Only marketing certain items to couples makes it seem like being in a love-struck relationship is what’s socially acceptable for this holiday, but that’s not true.

Who’s to say singles can’t go to their own dinner and buy themselves flowers? Most people forget that you don’t have to be in a romantic relationship to celebrate Valentine’s Day.

Going out with your best friends, family, or even just simply treating yourself are all great ways to feel included in the holiday. After all, singles can always look forward to Singles Awareness Day and half-priced candy on February 15th. 

Besides, there’s more fun things about Valentine’s Day than just being in a couple.

Learning a new recipe that matches the Valentine’s Day theme, color coordinating pink and red into your outfit, or even watching a cheesy Hallmark movie are all great ways to celebrate Valentine’s Day that don’t involve being in a relationship. 

After all, Valentine’s Day is the “day of love” – not just romantic love, but all types of love.

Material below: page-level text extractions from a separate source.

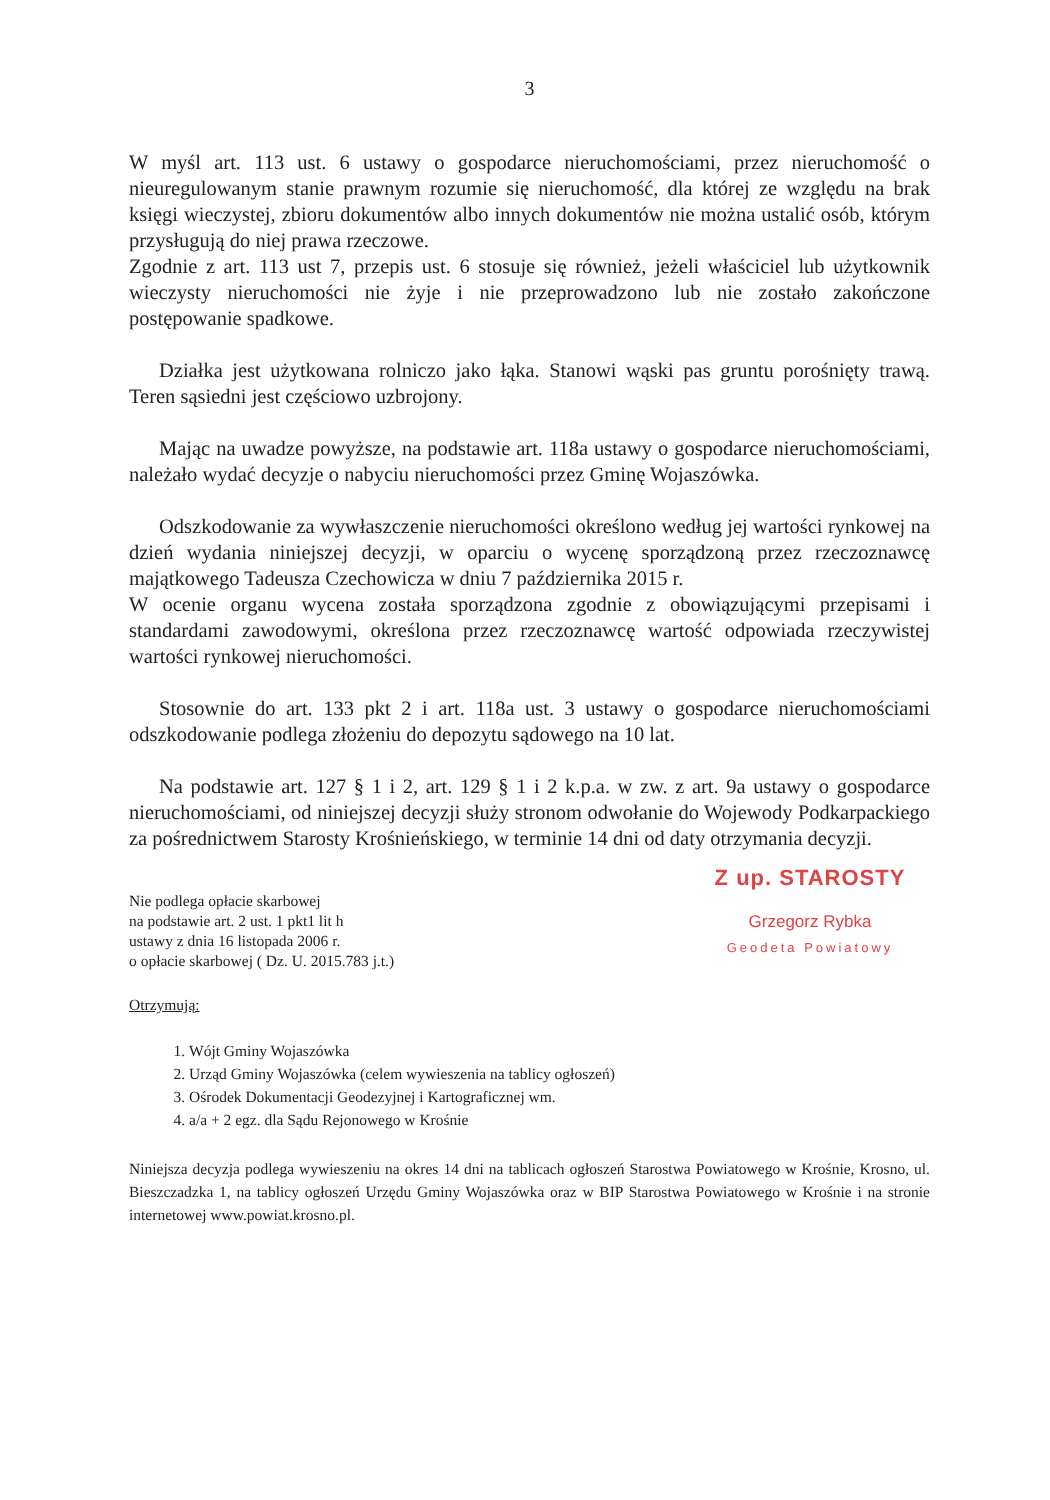3
W myśl art. 113 ust. 6 ustawy o gospodarce nieruchomościami, przez nieruchomość o nieuregulowanym stanie prawnym rozumie się nieruchomość, dla której ze względu na brak księgi wieczystej, zbioru dokumentów albo innych dokumentów nie można ustalić osób, którym przysługują do niej prawa rzeczowe.
Zgodnie z art. 113 ust 7, przepis ust. 6 stosuje się również, jeżeli właściciel lub użytkownik wieczysty nieruchomości nie żyje i nie przeprowadzono lub nie zostało zakończone postępowanie spadkowe.
Działka jest użytkowana rolniczo jako łąka. Stanowi wąski pas gruntu porośnięty trawą. Teren sąsiedni jest częściowo uzbrojony.
Mając na uwadze powyższe, na podstawie art. 118a ustawy o gospodarce nieruchomościami, należało wydać decyzje o nabyciu nieruchomości przez Gminę Wojaszówka.
Odszkodowanie za wywłaszczenie nieruchomości określono według jej wartości rynkowej na dzień wydania niniejszej decyzji, w oparciu o wycenę sporządzoną przez rzeczoznawcę majątkowego Tadeusza Czechowicza w dniu 7 października 2015 r.
W ocenie organu wycena została sporządzona zgodnie z obowiązującymi przepisami i standardami zawodowymi, określona przez rzeczoznawcę wartość odpowiada rzeczywistej wartości rynkowej nieruchomości.
Stosownie do art. 133 pkt 2 i art. 118a ust. 3 ustawy o gospodarce nieruchomościami odszkodowanie podlega złożeniu do depozytu sądowego na 10 lat.
Na podstawie art. 127 § 1 i 2, art. 129 § 1 i 2 k.p.a. w zw. z art. 9a ustawy o gospodarce nieruchomościami, od niniejszej decyzji służy stronom odwołanie do Wojewody Podkarpackiego za pośrednictwem Starosty Krośnieńskiego, w terminie 14 dni od daty otrzymania decyzji.
Nie podlega opłacie skarbowej
na podstawie art. 2 ust. 1 pkt1 lit h
ustawy z dnia 16 listopada 2006 r.
o opłacie skarbowej ( Dz. U. 2015.783 j.t.)
Z up. STAROSTY
Grzegorz Rybka
Geodeta Powiatowy
Otrzymują:
1. Wójt Gminy Wojaszówka
2. Urząd Gminy Wojaszówka (celem wywieszenia na tablicy ogłoszeń)
3. Ośrodek Dokumentacji Geodezyjnej i Kartograficznej wm.
4. a/a + 2 egz. dla Sądu Rejonowego w Krośnie
Niniejsza decyzja podlega wywieszeniu na okres 14 dni na tablicach ogłoszeń Starostwa Powiatowego w Krośnie, Krosno, ul. Bieszczadzka 1, na tablicy ogłoszeń Urzędu Gminy Wojaszówka oraz w BIP Starostwa Powiatowego w Krośnie i na stronie internetowej www.powiat.krosno.pl.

Celebrating Valentine’s day as a single person should be normalized, because even if you are single, you still aren’t completely alone.

There are still so many people in your life that you should be thankful for – your parents, friends, teachers, maybe even your pets. Most important, self-love should be celebrated on this day.

Take care of yourself, buy yourself something nice, and surround yourself with the things and people that you love.

We all put too much pressure on this holiday, and instead should all just focus on what matters most – recognizing the important people in our lives and loving ourselves.